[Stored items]
——
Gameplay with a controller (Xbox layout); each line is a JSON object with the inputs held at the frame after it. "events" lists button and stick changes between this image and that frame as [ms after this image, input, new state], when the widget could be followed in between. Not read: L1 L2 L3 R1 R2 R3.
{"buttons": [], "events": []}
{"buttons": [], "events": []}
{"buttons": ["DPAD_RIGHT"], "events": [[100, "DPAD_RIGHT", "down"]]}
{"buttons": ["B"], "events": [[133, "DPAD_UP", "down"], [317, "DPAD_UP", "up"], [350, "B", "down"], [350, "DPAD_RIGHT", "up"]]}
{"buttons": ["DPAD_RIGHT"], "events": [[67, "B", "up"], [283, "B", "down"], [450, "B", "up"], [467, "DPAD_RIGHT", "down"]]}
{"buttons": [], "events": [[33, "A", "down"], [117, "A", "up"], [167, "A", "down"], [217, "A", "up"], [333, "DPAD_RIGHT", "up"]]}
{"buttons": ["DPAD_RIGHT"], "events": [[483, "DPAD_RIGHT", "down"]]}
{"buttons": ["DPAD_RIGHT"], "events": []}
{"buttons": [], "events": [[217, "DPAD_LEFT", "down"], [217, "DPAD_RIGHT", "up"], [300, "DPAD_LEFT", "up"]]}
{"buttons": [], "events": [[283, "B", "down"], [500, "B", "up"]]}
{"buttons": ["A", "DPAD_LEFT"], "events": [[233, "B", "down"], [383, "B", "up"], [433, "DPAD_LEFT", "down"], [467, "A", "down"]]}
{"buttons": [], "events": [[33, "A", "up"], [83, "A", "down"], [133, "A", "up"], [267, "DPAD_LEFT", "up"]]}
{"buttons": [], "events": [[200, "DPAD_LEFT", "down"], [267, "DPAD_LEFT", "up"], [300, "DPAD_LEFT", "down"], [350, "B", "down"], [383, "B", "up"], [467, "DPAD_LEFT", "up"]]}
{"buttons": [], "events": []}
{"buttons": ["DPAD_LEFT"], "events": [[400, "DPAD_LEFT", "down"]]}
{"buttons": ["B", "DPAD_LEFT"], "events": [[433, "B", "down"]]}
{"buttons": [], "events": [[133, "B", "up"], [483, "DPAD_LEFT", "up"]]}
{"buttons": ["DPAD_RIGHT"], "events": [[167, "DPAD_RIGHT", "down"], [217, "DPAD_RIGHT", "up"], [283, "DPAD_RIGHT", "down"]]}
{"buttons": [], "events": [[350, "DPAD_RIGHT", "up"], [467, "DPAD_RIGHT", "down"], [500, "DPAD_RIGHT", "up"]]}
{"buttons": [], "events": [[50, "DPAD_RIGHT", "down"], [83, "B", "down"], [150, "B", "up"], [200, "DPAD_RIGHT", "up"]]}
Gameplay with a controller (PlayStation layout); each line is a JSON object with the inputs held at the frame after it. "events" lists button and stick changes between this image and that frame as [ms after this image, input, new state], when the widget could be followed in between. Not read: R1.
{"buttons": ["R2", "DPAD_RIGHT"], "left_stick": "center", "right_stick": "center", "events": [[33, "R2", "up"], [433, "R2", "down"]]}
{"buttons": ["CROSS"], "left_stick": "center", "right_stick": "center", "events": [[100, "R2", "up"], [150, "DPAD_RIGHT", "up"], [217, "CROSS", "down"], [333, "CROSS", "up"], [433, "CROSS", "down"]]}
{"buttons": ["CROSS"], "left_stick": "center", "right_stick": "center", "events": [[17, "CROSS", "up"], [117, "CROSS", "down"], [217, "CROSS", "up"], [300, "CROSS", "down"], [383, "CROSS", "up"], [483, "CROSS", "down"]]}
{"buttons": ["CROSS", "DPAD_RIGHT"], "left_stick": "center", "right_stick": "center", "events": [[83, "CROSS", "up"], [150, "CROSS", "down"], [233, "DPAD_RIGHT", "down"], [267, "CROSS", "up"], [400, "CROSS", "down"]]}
——
Prompt: So that nothing is lost, please reproduce each entry exactly as written.

Result of this task:
Gameplay with a controller (Xbox layout); each line is a JSON object with the inputs held at the frame after it. "events" lists button and stick changes between this image and that frame as [ms after this image, input, new state], when the widget could be followed in between. Not read: L1 L2 L3 R1 R2 R3.
{"buttons": [], "events": []}
{"buttons": [], "events": []}
{"buttons": ["DPAD_RIGHT"], "events": [[100, "DPAD_RIGHT", "down"]]}
{"buttons": ["B"], "events": [[133, "DPAD_UP", "down"], [317, "DPAD_UP", "up"], [350, "B", "down"], [350, "DPAD_RIGHT", "up"]]}
{"buttons": ["DPAD_RIGHT"], "events": [[67, "B", "up"], [283, "B", "down"], [450, "B", "up"], [467, "DPAD_RIGHT", "down"]]}
{"buttons": [], "events": [[33, "A", "down"], [117, "A", "up"], [167, "A", "down"], [217, "A", "up"], [333, "DPAD_RIGHT", "up"]]}
{"buttons": ["DPAD_RIGHT"], "events": [[483, "DPAD_RIGHT", "down"]]}
{"buttons": ["DPAD_RIGHT"], "events": []}
{"buttons": [], "events": [[217, "DPAD_LEFT", "down"], [217, "DPAD_RIGHT", "up"], [300, "DPAD_LEFT", "up"]]}
{"buttons": [], "events": [[283, "B", "down"], [500, "B", "up"]]}
{"buttons": ["A", "DPAD_LEFT"], "events": [[233, "B", "down"], [383, "B", "up"], [433, "DPAD_LEFT", "down"], [467, "A", "down"]]}
{"buttons": [], "events": [[33, "A", "up"], [83, "A", "down"], [133, "A", "up"], [267, "DPAD_LEFT", "up"]]}
{"buttons": [], "events": [[200, "DPAD_LEFT", "down"], [267, "DPAD_LEFT", "up"], [300, "DPAD_LEFT", "down"], [350, "B", "down"], [383, "B", "up"], [467, "DPAD_LEFT", "up"]]}
{"buttons": [], "events": []}
{"buttons": ["DPAD_LEFT"], "events": [[400, "DPAD_LEFT", "down"]]}
{"buttons": ["B", "DPAD_LEFT"], "events": [[433, "B", "down"]]}
{"buttons": [], "events": [[133, "B", "up"], [483, "DPAD_LEFT", "up"]]}
{"buttons": ["DPAD_RIGHT"], "events": [[167, "DPAD_RIGHT", "down"], [217, "DPAD_RIGHT", "up"], [283, "DPAD_RIGHT", "down"]]}
{"buttons": [], "events": [[350, "DPAD_RIGHT", "up"], [467, "DPAD_RIGHT", "down"], [500, "DPAD_RIGHT", "up"]]}
{"buttons": [], "events": [[50, "DPAD_RIGHT", "down"], [83, "B", "down"], [150, "B", "up"], [200, "DPAD_RIGHT", "up"]]}
Gameplay with a controller (PlayStation layout); each line is a JSON object with the inputs held at the frame after it. "events" lists button and stick changes between this image and that frame as [ms after this image, input, new state], when the widget could be followed in between. Not read: R1.
{"buttons": ["R2", "DPAD_RIGHT"], "left_stick": "center", "right_stick": "center", "events": [[33, "R2", "up"], [433, "R2", "down"]]}
{"buttons": ["CROSS"], "left_stick": "center", "right_stick": "center", "events": [[100, "R2", "up"], [150, "DPAD_RIGHT", "up"], [217, "CROSS", "down"], [333, "CROSS", "up"], [433, "CROSS", "down"]]}
{"buttons": ["CROSS"], "left_stick": "center", "right_stick": "center", "events": [[17, "CROSS", "up"], [117, "CROSS", "down"], [217, "CROSS", "up"], [300, "CROSS", "down"], [383, "CROSS", "up"], [483, "CROSS", "down"]]}
{"buttons": ["CROSS", "DPAD_RIGHT"], "left_stick": "center", "right_stick": "center", "events": [[83, "CROSS", "up"], [150, "CROSS", "down"], [233, "DPAD_RIGHT", "down"], [267, "CROSS", "up"], [400, "CROSS", "down"]]}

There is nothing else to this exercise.